What is needed is a word-for-word copy of every record below, minus the pictures.

Stored dataset items
++++

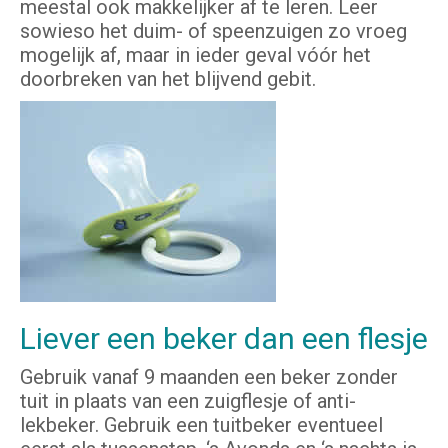
meestal ook makkelijker af te leren. Leer
sowieso het duim- of speenzuigen zo vroeg
mogelijk af, maar in ieder geval vóór het
doorbreken van het blijvend gebit.
Liever een beker dan een flesje
Gebruik vanaf 9 maanden een beker zonder
tuit in plaats van een zuigflesje of anti-
lekbeker. Gebruik een tuitbeker eventueel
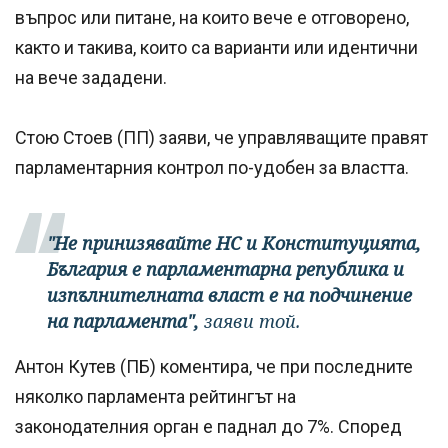
въпрос или питане, на които вече е отговорено,
както и такива, които са варианти или идентични
на вече зададени.
Стою Стоев (ПП) заяви, че управляващите правят
парламентарния контрол по-удобен за властта.
"Не принизявайте НС и Конституцията,
България е парламентарна република и
изпълнителната власт е на подчинение
на парламента",
заяви той.
Антон Кутев (ПБ) коментира, че при последните
няколко парламента рейтингът на
законодателния орган е паднал до 7%. Според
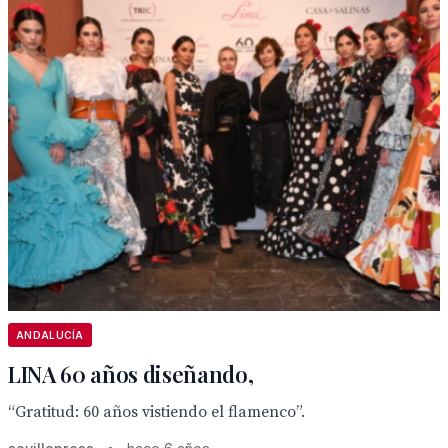
ANDALUCÍA
LINA 60 años diseñando,
“Gratitud: 60 años vistiendo el flamenco”.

++++

* [ANSWER SPACE]:
meestal ook makkelijker af te leren. Leer
sowieso het duim- of speenzuigen zo vroeg
mogelijk af, maar in ieder geval vóór het
doorbreken van het blijvend gebit.
Liever een beker dan een flesje
Gebruik vanaf 9 maanden een beker zonder
tuit in plaats van een zuigflesje of anti-
lekbeker. Gebruik een tuitbeker eventueel
въпрос или питане, на които вече е отговорено,
както и такива, които са варианти или идентични
на вече зададени.
Стою Стоев (ПП) заяви, че управляващите правят
парламентарния контрол по-удобен за властта.
"Не принизявайте НС и Конституцията,
България е парламентарна република и
изпълнителната власт е на подчинение
на парламента",
заяви той.
Антон Кутев (ПБ) коментира, че при последните
няколко парламента рейтингът на
законодателния орган е паднал до 7%. Според
ANDALUCÍA
LINA 60 años diseñando,
“Gratitud: 60 años vistiendo el flamenco”.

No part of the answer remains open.